ARTICLE -

I want to tell you a story about my daughter Jane Bell. Not long ago, she was nearly five at the time, we were walking to get the mail. Our driveway is long—about two-fifths of a mile from the house to the mailbox—so it is a substantial hike for someone with short legs. But the kids are always game for it. Well, the time I’m referring to now it was just me and Rache (our oldest) and Jane Bell headed down to the mail on a chilly windy day. The clouds hung overhead like a fixture with a bulb out, not looming or menacing, but something still to notice. What JB had noticed, though, was beneath the clouds: a crow and a vulture sort of circling one another. Now, I know these birds don’t really interact, unless they are bickering over the same carcass, but to Jane Bell, they were engaged in some sort of skydance.

 

I asked her what she was looking at and she replied, “I’m watching the crows. They’re interesting.”

 

I didn’t really know how to respond—by telling her they weren’t both crows? By pointing out that most people don’t look twice at crows or vultures? In the end I think I let her just have her moment. I would give a lot to know exactly what was passing through her head then, exactly what was ‘interesting.’

 

After we made it to the mailbox (in it was some fabric for my wife’s sewing business, clippings and stickers from a grandmother, a poetry journal, and ads), Janey immediately turned and started running back towards home with Rache on her heels. She didn’t stop, and I saw her next in the house under a blanket eating a roll and waiting for me.

SET TASK - According to the story about the walk to the mailbox, how far is it from the house to the mailbox?

DATA PROVIDED -
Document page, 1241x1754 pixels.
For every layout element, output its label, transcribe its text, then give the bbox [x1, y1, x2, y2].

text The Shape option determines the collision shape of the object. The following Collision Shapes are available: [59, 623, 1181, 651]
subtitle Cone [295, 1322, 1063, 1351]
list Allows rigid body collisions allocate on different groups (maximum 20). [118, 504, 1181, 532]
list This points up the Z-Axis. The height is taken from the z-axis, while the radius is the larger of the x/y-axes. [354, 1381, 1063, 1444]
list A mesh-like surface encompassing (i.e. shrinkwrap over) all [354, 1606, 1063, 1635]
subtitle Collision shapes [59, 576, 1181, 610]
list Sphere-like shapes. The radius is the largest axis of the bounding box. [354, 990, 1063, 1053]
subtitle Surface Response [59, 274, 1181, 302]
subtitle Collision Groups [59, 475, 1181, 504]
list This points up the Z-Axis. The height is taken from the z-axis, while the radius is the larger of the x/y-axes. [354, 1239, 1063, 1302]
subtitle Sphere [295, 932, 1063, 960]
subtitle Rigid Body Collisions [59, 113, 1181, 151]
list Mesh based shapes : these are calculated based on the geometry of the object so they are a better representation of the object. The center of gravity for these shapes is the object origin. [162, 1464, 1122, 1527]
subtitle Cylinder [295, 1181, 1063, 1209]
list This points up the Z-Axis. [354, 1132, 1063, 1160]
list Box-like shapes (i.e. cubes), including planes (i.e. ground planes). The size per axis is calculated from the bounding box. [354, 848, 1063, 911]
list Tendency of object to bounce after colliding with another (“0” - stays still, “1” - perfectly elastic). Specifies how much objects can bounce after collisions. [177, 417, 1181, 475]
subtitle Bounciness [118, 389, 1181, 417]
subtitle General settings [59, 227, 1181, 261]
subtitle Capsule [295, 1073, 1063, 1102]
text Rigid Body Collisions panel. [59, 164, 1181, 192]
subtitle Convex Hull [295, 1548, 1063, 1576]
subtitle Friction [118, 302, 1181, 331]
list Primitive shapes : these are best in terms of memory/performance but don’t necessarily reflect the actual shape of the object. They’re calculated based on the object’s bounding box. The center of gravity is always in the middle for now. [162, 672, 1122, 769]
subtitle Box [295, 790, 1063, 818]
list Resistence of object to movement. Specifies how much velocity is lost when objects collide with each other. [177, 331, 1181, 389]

SOLVED EXERCISE - About two-fifths of a mile.